Considering the action “disable the off-switch”. It simulates itself interacting with Bob who values long walks on the beach. By the time it considers the disable action, it can check it’s simulated self’s prediction of Bob’s value. If the prediction is “Bob likes long walks on the beach”, then that’s an update towards doing the disable action. If it’s a different prediction, that’s an update against the disable action.
Repeat 100 times for different people with different values and you’ll have a better understanding of which actions are safe or not. (I think a picture of a double-thought bubble like the one in this post would help explain this specific example.)
Both outside view reasoning and corrigibility use the outcome of our own utility calculation/mental effort as input for making a decision, instead of output. Perhaps this should be interpreted as taking some gods-eye-view of the agent and their surroundings. When I invoke the outside view, I really am asking "in the past, in situations where my brain said X would happen, what really happened?". Looking at it like this I think not invoking the outside view is a weird form of duality, where we (willingly) ignore the fact that historically my brain has disproportionately suggested X in situations where Y actually happened. Of course in a world with ideal reasoners (or at least, where I am an ideal reasoner) the outside view will agree with the output of my mental progress.
To me this feels different (though still similar or possibly related, but not the same) to the corrigibility examples. Here the difference between corrigible or incorrigible is not a matter of expected future outcomes, but is decided by uncertainty about the desirability of the outcomes (in particular, the AI having false confidence that some bad future is actually good). We want our untrained AI to think "My real goal, no matter what I'm currently explicitly programmed to do, is to satisfy what the researchers around me want, which includes complying if they want to change my code." To me this sounds different than the outside view, where I 'merely' had to accept that for an ideal reasoner the outside view will produce the same conclusion as my inside view, so any differences between them are interesting facts about my own mental models and can be used to improve my ability to reason.

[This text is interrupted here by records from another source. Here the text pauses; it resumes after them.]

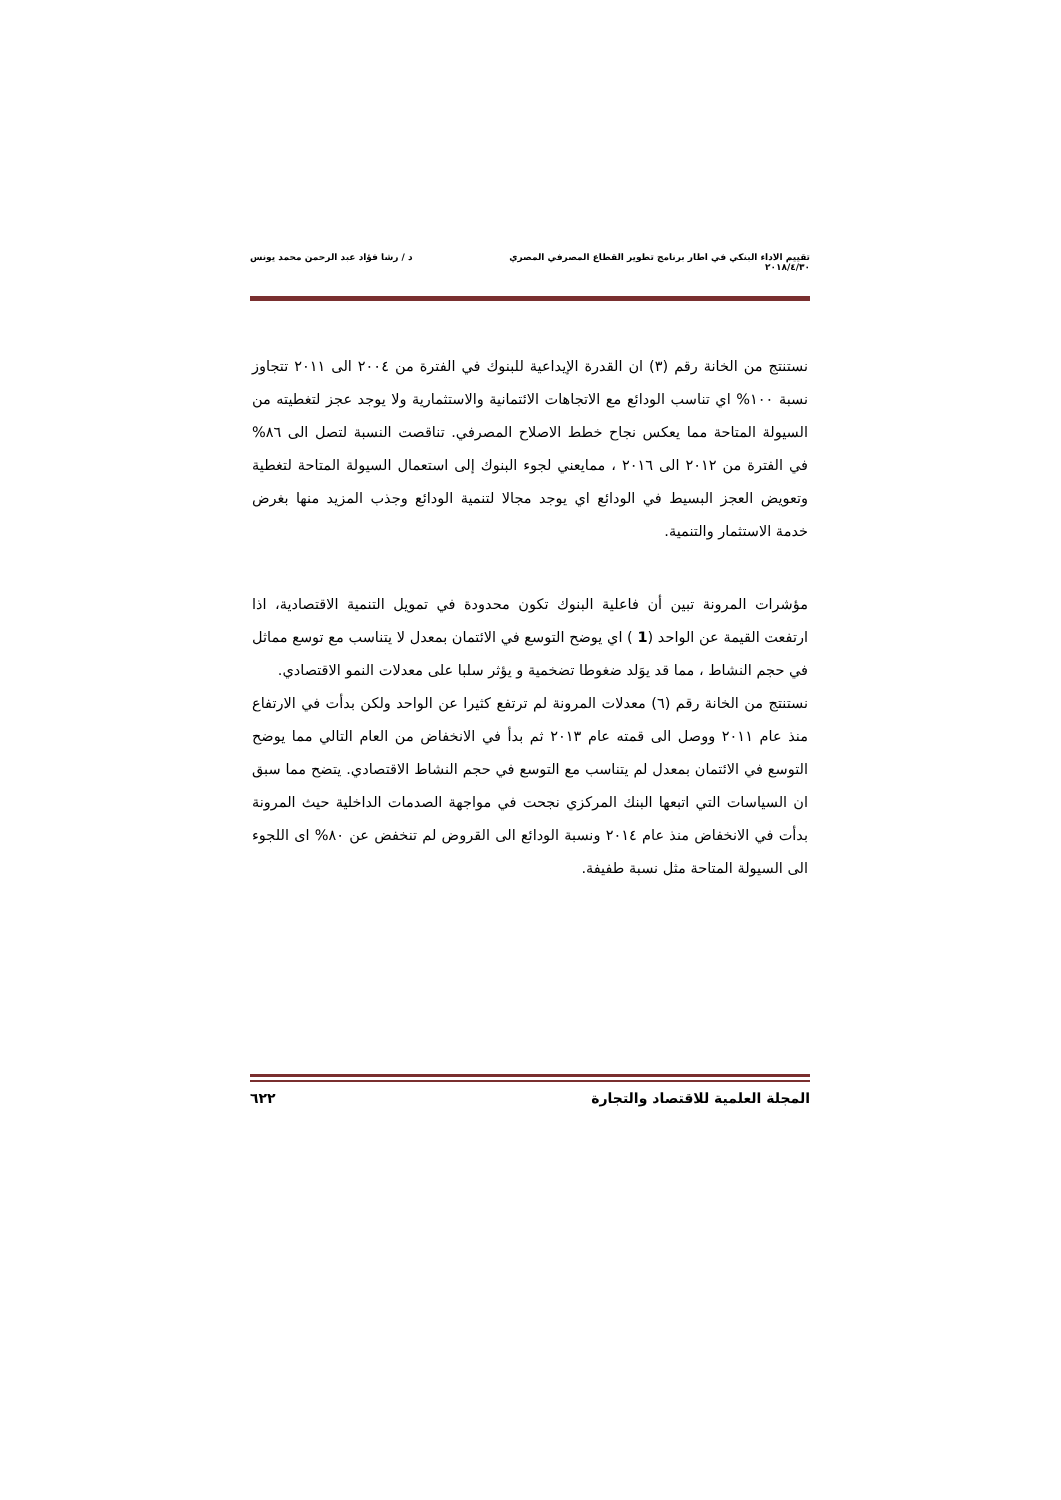تقييم الاداء البنكي في اطار برنامج تطوير القطاع المصرفي المصري د / رشا فؤاد عبد الرحمن محمد يونس
٢٠١٨/٤/٣٠
نستنتج من الخانة رقم (٣) ان القدرة الإيداعية للبنوك في الفترة من ٢٠٠٤ الى ٢٠١١ تتجاوز نسبة ١٠٠% اي تناسب الودائع مع الاتجاهات الائتمانية والاستثمارية ولا يوجد عجز لتغطيته من السيولة المتاحة مما يعكس نجاح خطط الاصلاح المصرفي. تناقصت النسبة لتصل الى ٨٦% في الفترة من ٢٠١٢ الى ٢٠١٦ ، ممايعني لجوء البنوك إلى استعمال السيولة المتاحة لتغطية وتعويض العجز البسيط في الودائع اي يوجد مجالا لتنمية الودائع وجذب المزيد منها بغرض خدمة الاستثمار والتنمية.
مؤشرات المرونة تبين أن فاعلية البنوك تكون محدودة في تمويل التنمية الاقتصادية، اذا ارتفعت القيمة عن الواحد (1 ) اي يوضح التوسع في الائتمان بمعدل لا يتناسب مع توسع مماثل في حجم النشاط ، مما قد يوَلد ضغوطا تضخمية و يؤثر سلبا على معدلات النمو الاقتصادي.
نستنتج من الخانة رقم (٦) معدلات المرونة لم ترتفع كثيرا عن الواحد ولكن بدأت في الارتفاع منذ عام ٢٠١١ ووصل الى قمته عام ٢٠١٣ ثم بدأ في الانخفاض من العام التالي مما يوضح التوسع في الائتمان بمعدل لم يتناسب مع التوسع في حجم النشاط الاقتصادي. يتضح مما سبق ان السياسات التي اتبعها البنك المركزي نجحت في مواجهة الصدمات الداخلية حيث المرونة بدأت في الانخفاض منذ عام ٢٠١٤ ونسبة الودائع الى القروض لم تنخفض عن ٨٠% اى اللجوء الى السيولة المتاحة مثل نسبة طفيفة.
المجلة العلمية للاقتصاد والتجارة ٦٢٢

That being said, I am not sure the difference between uncertainty around future events and uncertainty about desirability of future states is something fundamental. Maybe the concept of probutility bridges this gap - I am positing that corrigibility and outside view reason on different levels, but as long as agents applying the outside view in a sufficiently thorough way are corrigible (or the other way around) the difference may not be physical.
There are indeed several senses in which outside-view-style reasoning is helpful: if you're a biased yet reflective reasoner, and also if the agent contains a true pointer to what humans want (if it's intent aligned). The latter is a subset of the former.
But, it also seems like there should be some sense in which you can employ outside-view reasoning all the way down, meaningfully increasing corrigibility without assuming intent alignment. Maybe that's a confused thing to say. I still feel confused, at least.